BDS Takes a Different Direction for a Wider Audience
On July 9, 2005, the boycott took a different, perhaps insidious, direction they hoped would gain a wider and a more receptive worldwide audience. On that day, the Palestinian Arabs issued a call for an international campaign of boycotts, divestment and sanctions (BDS) against Israel “until it complies with international law and Palestinian rights” by: 1. Ending its occupation and colonization of all Arab lands and dismantling the Wall; 2. Recognizing the fundamental rights of the Arab-Palestinian citizens of Israel to full equality; and; 3. Respecting, protecting and promoting the rights of Palestinian refugees to return to their homes and properties as stipulated in UN resolution 194.
Fast forward to 2021, many efforts to prevent international trade with Israel have been thwarted, leading to the conclusion that BDS is failing.
The ever-increasing number of American states, including New York, Texas, California, Pennsylvania, New Jersey, Ohio, Tennessee, Florida, North and South Carolina, Illinois, Georgia, Colorado, Alabama, Minnesota, Nevada, Kansas, Arizona, Iowa, Indiana, Virginia, and Maryland, that have adopted laws thwarting companies engaged in BDS from receiving government contracts adds to this premature attitude of triumphalism.
Nations, university scientists and others seeking the latest in advances in cyber-technology, scientific, technological, medical, and business innovation will not be deterred by BDS campaigns.

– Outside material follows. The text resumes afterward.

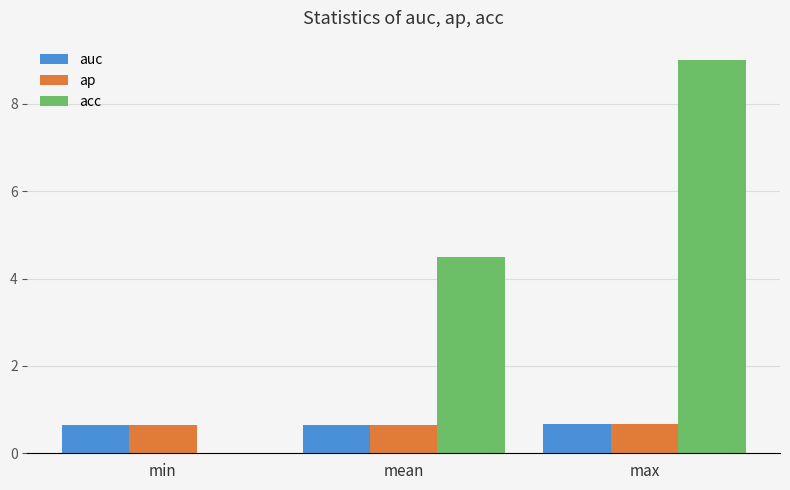

Between mean and max, which series saw the biggest shift?

acc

Enlightened self-interest is a key motivating factor for acquiring cutting-edge technologies, which is why BDS has not damaged Israel’s economic growth. Yet, the decision by Ben & Jerry’s ice cream company to stop selling its products in the “Israeli-occupied Palestinian territories,” demonstrates the war against BDS has not yet been won.
On a final note, we must not forget that disputes about BDS began in the universities, notes historian Jeffry Herf, but quickly became subjects for journalists, academic and intellectual journals, media editorials and Washington think tanks. Their articles encourage the language of moral equivalence against Israel. These negative characterizations are reflected in the biased courses offered by universities, which will profoundly influence the views of future generations.